## Exercise directions
Once the pictures are set aside, output all the records exactly.

## Extracted page text data
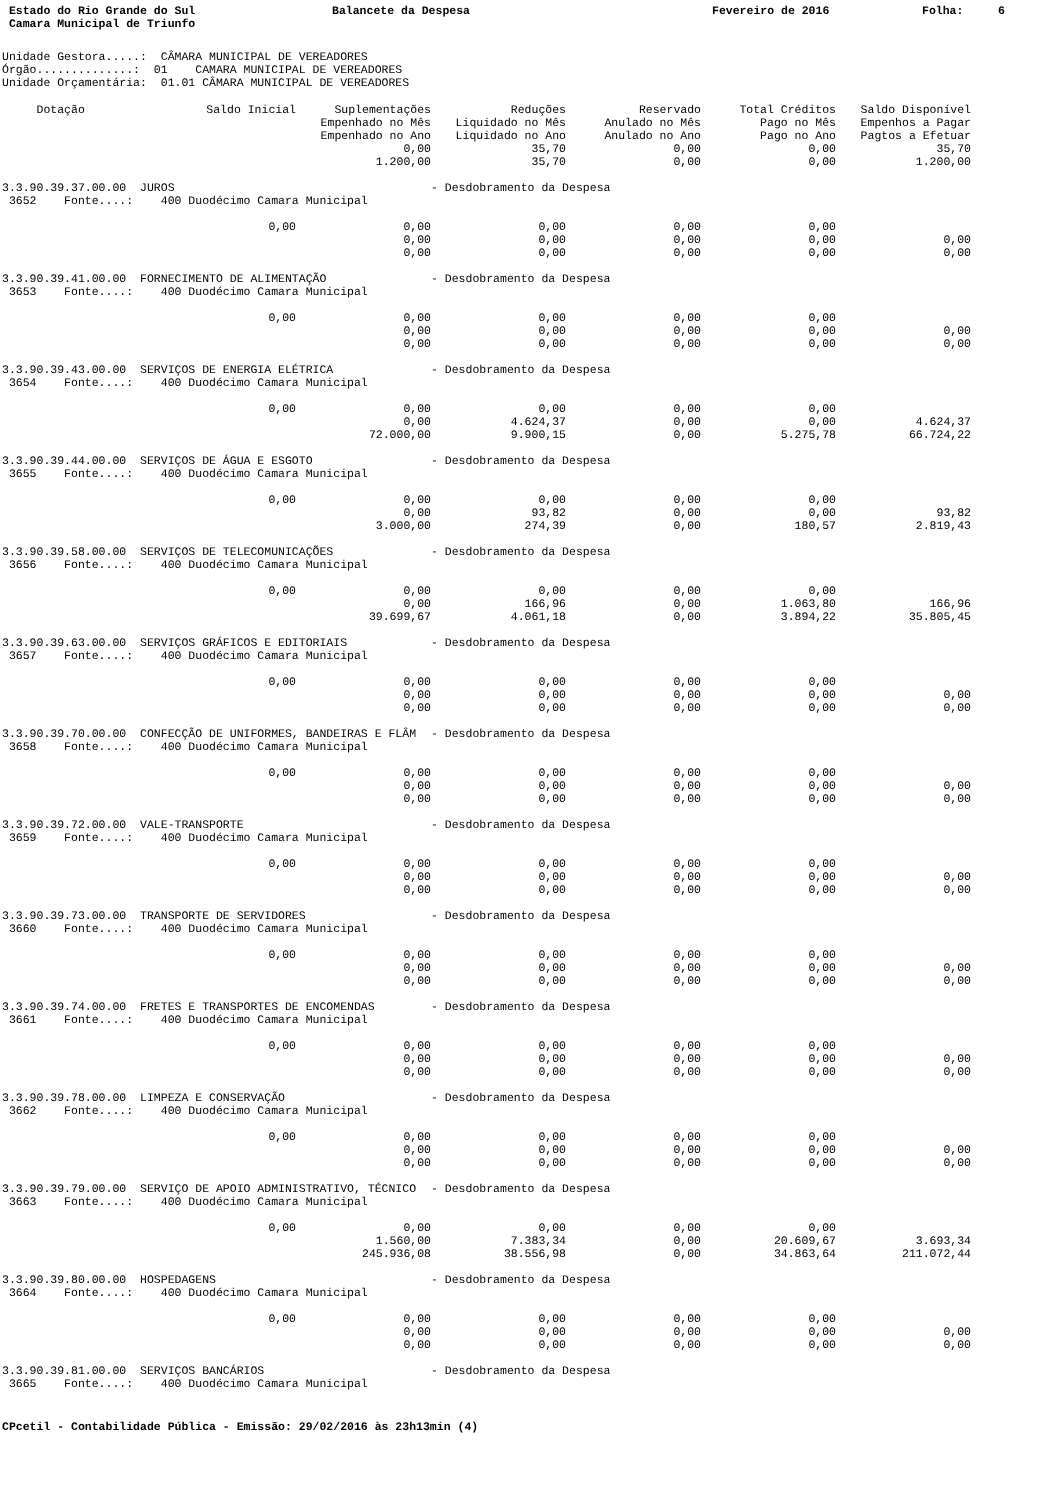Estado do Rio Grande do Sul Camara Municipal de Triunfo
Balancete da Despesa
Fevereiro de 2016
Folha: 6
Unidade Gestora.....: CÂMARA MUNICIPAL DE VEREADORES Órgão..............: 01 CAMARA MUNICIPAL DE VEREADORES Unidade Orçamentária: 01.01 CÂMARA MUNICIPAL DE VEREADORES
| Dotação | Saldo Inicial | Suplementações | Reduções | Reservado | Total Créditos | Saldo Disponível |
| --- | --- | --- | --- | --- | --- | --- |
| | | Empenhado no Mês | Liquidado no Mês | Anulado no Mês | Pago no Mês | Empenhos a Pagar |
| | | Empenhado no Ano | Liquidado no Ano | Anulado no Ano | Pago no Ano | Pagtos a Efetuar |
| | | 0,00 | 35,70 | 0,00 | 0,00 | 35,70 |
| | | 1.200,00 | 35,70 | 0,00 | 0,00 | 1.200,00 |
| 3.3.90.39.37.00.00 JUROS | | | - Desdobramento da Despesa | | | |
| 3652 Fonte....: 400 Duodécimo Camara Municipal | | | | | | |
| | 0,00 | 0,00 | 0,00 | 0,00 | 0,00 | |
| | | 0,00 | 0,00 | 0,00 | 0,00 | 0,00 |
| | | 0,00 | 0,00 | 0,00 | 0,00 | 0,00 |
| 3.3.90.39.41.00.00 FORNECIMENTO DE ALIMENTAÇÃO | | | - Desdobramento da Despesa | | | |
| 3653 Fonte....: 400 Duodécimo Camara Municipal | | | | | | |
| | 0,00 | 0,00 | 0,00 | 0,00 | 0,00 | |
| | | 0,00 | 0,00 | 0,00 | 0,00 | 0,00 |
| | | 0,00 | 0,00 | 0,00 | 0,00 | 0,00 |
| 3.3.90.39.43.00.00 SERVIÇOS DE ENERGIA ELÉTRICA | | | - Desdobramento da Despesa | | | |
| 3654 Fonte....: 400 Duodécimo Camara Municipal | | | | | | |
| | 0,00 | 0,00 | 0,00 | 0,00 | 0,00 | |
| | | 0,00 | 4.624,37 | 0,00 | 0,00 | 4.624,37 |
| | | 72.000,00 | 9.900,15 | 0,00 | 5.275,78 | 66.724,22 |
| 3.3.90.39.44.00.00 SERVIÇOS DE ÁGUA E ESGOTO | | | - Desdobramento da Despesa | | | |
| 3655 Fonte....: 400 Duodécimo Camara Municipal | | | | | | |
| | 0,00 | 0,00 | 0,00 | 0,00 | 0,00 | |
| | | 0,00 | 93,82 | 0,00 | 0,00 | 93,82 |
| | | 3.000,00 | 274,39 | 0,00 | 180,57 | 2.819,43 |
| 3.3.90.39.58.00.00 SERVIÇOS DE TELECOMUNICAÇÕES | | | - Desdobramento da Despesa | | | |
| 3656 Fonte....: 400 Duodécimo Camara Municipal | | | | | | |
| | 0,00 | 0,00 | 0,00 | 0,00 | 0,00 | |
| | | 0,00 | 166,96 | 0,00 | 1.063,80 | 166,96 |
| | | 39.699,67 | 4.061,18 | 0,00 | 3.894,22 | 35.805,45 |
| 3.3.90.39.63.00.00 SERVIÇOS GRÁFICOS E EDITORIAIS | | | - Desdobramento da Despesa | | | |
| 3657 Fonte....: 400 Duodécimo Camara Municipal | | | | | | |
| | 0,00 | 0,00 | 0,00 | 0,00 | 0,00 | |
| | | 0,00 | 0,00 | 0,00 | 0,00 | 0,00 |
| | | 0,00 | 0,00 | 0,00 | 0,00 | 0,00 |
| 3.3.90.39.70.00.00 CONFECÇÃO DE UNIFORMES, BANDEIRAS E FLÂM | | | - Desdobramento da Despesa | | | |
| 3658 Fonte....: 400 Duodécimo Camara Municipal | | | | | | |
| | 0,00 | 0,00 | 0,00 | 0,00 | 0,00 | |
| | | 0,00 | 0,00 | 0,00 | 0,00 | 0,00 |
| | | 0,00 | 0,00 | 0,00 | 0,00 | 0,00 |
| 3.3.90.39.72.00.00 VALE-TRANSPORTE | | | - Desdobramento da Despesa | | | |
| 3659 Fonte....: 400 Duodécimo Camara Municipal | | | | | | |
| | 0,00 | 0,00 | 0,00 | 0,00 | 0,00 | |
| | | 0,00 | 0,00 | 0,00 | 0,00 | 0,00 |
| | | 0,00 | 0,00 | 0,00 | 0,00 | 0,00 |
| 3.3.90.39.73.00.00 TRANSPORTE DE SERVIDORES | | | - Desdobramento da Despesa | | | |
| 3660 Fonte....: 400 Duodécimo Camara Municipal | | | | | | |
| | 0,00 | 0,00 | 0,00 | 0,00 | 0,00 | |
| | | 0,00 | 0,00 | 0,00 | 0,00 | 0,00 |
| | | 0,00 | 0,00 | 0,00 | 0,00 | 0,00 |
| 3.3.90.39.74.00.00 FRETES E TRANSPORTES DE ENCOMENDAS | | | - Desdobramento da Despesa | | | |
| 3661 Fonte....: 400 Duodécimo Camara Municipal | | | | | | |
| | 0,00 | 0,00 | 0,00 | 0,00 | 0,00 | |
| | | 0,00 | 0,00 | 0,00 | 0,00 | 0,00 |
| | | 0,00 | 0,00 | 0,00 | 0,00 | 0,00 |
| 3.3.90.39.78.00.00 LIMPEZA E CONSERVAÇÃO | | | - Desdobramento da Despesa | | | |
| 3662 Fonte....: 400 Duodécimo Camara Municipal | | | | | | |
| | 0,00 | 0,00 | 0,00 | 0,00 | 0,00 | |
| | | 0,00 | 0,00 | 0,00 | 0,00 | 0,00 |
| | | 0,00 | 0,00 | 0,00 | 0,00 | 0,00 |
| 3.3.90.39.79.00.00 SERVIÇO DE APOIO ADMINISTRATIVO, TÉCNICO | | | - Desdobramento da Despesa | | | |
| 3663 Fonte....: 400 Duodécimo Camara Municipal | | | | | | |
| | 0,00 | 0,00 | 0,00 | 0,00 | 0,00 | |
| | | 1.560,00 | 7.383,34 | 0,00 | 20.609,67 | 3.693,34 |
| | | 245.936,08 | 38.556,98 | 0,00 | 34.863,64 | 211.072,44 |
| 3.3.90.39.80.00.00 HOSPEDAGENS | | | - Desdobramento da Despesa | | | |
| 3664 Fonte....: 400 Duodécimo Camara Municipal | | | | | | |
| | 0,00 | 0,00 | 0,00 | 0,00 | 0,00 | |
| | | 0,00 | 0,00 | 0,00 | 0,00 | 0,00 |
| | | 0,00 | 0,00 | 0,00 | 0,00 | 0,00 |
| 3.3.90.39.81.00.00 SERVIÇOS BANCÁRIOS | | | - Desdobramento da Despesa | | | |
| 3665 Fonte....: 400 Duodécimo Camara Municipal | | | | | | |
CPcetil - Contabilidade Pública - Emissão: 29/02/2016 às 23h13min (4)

## Answer
Estado do Rio Grande do Sul Camara Municipal de Triunfo
Balancete da Despesa
Fevereiro de 2016
Folha: 6
Unidade Gestora.....: CÂMARA MUNICIPAL DE VEREADORES Órgão..............: 01 CAMARA MUNICIPAL DE VEREADORES Unidade Orçamentária: 01.01 CÂMARA MUNICIPAL DE VEREADORES
| Dotação | Saldo Inicial | Suplementações | Reduções | Reservado | Total Créditos | Saldo Disponível |
| --- | --- | --- | --- | --- | --- | --- |
| | | Empenhado no Mês | Liquidado no Mês | Anulado no Mês | Pago no Mês | Empenhos a Pagar |
| | | Empenhado no Ano | Liquidado no Ano | Anulado no Ano | Pago no Ano | Pagtos a Efetuar |
| | | 0,00 | 35,70 | 0,00 | 0,00 | 35,70 |
| | | 1.200,00 | 35,70 | 0,00 | 0,00 | 1.200,00 |
| 3.3.90.39.37.00.00 JUROS | | | - Desdobramento da Despesa | | | |
| 3652 Fonte....: 400 Duodécimo Camara Municipal | | | | | | |
| | 0,00 | 0,00 | 0,00 | 0,00 | 0,00 | |
| | | 0,00 | 0,00 | 0,00 | 0,00 | 0,00 |
| | | 0,00 | 0,00 | 0,00 | 0,00 | 0,00 |
| 3.3.90.39.41.00.00 FORNECIMENTO DE ALIMENTAÇÃO | | | - Desdobramento da Despesa | | | |
| 3653 Fonte....: 400 Duodécimo Camara Municipal | | | | | | |
| | 0,00 | 0,00 | 0,00 | 0,00 | 0,00 | |
| | | 0,00 | 0,00 | 0,00 | 0,00 | 0,00 |
| | | 0,00 | 0,00 | 0,00 | 0,00 | 0,00 |
| 3.3.90.39.43.00.00 SERVIÇOS DE ENERGIA ELÉTRICA | | | - Desdobramento da Despesa | | | |
| 3654 Fonte....: 400 Duodécimo Camara Municipal | | | | | | |
| | 0,00 | 0,00 | 0,00 | 0,00 | 0,00 | |
| | | 0,00 | 4.624,37 | 0,00 | 0,00 | 4.624,37 |
| | | 72.000,00 | 9.900,15 | 0,00 | 5.275,78 | 66.724,22 |
| 3.3.90.39.44.00.00 SERVIÇOS DE ÁGUA E ESGOTO | | | - Desdobramento da Despesa | | | |
| 3655 Fonte....: 400 Duodécimo Camara Municipal | | | | | | |
| | 0,00 | 0,00 | 0,00 | 0,00 | 0,00 | |
| | | 0,00 | 93,82 | 0,00 | 0,00 | 93,82 |
| | | 3.000,00 | 274,39 | 0,00 | 180,57 | 2.819,43 |
| 3.3.90.39.58.00.00 SERVIÇOS DE TELECOMUNICAÇÕES | | | - Desdobramento da Despesa | | | |
| 3656 Fonte....: 400 Duodécimo Camara Municipal | | | | | | |
| | 0,00 | 0,00 | 0,00 | 0,00 | 0,00 | |
| | | 0,00 | 166,96 | 0,00 | 1.063,80 | 166,96 |
| | | 39.699,67 | 4.061,18 | 0,00 | 3.894,22 | 35.805,45 |
| 3.3.90.39.63.00.00 SERVIÇOS GRÁFICOS E EDITORIAIS | | | - Desdobramento da Despesa | | | |
| 3657 Fonte....: 400 Duodécimo Camara Municipal | | | | | | |
| | 0,00 | 0,00 | 0,00 | 0,00 | 0,00 | |
| | | 0,00 | 0,00 | 0,00 | 0,00 | 0,00 |
| | | 0,00 | 0,00 | 0,00 | 0,00 | 0,00 |
| 3.3.90.39.70.00.00 CONFECÇÃO DE UNIFORMES, BANDEIRAS E FLÂM | | | - Desdobramento da Despesa | | | |
| 3658 Fonte....: 400 Duodécimo Camara Municipal | | | | | | |
| | 0,00 | 0,00 | 0,00 | 0,00 | 0,00 | |
| | | 0,00 | 0,00 | 0,00 | 0,00 | 0,00 |
| | | 0,00 | 0,00 | 0,00 | 0,00 | 0,00 |
| 3.3.90.39.72.00.00 VALE-TRANSPORTE | | | - Desdobramento da Despesa | | | |
| 3659 Fonte....: 400 Duodécimo Camara Municipal | | | | | | |
| | 0,00 | 0,00 | 0,00 | 0,00 | 0,00 | |
| | | 0,00 | 0,00 | 0,00 | 0,00 | 0,00 |
| | | 0,00 | 0,00 | 0,00 | 0,00 | 0,00 |
| 3.3.90.39.73.00.00 TRANSPORTE DE SERVIDORES | | | - Desdobramento da Despesa | | | |
| 3660 Fonte....: 400 Duodécimo Camara Municipal | | | | | | |
| | 0,00 | 0,00 | 0,00 | 0,00 | 0,00 | |
| | | 0,00 | 0,00 | 0,00 | 0,00 | 0,00 |
| | | 0,00 | 0,00 | 0,00 | 0,00 | 0,00 |
| 3.3.90.39.74.00.00 FRETES E TRANSPORTES DE ENCOMENDAS | | | - Desdobramento da Despesa | | | |
| 3661 Fonte....: 400 Duodécimo Camara Municipal | | | | | | |
| | 0,00 | 0,00 | 0,00 | 0,00 | 0,00 | |
| | | 0,00 | 0,00 | 0,00 | 0,00 | 0,00 |
| | | 0,00 | 0,00 | 0,00 | 0,00 | 0,00 |
| 3.3.90.39.78.00.00 LIMPEZA E CONSERVAÇÃO | | | - Desdobramento da Despesa | | | |
| 3662 Fonte....: 400 Duodécimo Camara Municipal | | | | | | |
| | 0,00 | 0,00 | 0,00 | 0,00 | 0,00 | |
| | | 0,00 | 0,00 | 0,00 | 0,00 | 0,00 |
| | | 0,00 | 0,00 | 0,00 | 0,00 | 0,00 |
| 3.3.90.39.79.00.00 SERVIÇO DE APOIO ADMINISTRATIVO, TÉCNICO | | | - Desdobramento da Despesa | | | |
| 3663 Fonte....: 400 Duodécimo Camara Municipal | | | | | | |
| | 0,00 | 0,00 | 0,00 | 0,00 | 0,00 | |
| | | 1.560,00 | 7.383,34 | 0,00 | 20.609,67 | 3.693,34 |
| | | 245.936,08 | 38.556,98 | 0,00 | 34.863,64 | 211.072,44 |
| 3.3.90.39.80.00.00 HOSPEDAGENS | | | - Desdobramento da Despesa | | | |
| 3664 Fonte....: 400 Duodécimo Camara Municipal | | | | | | |
| | 0,00 | 0,00 | 0,00 | 0,00 | 0,00 | |
| | | 0,00 | 0,00 | 0,00 | 0,00 | 0,00 |
| | | 0,00 | 0,00 | 0,00 | 0,00 | 0,00 |
| 3.3.90.39.81.00.00 SERVIÇOS BANCÁRIOS | | | - Desdobramento da Despesa | | | |
| 3665 Fonte....: 400 Duodécimo Camara Municipal | | | | | | |
CPcetil - Contabilidade Pública - Emissão: 29/02/2016 às 23h13min (4)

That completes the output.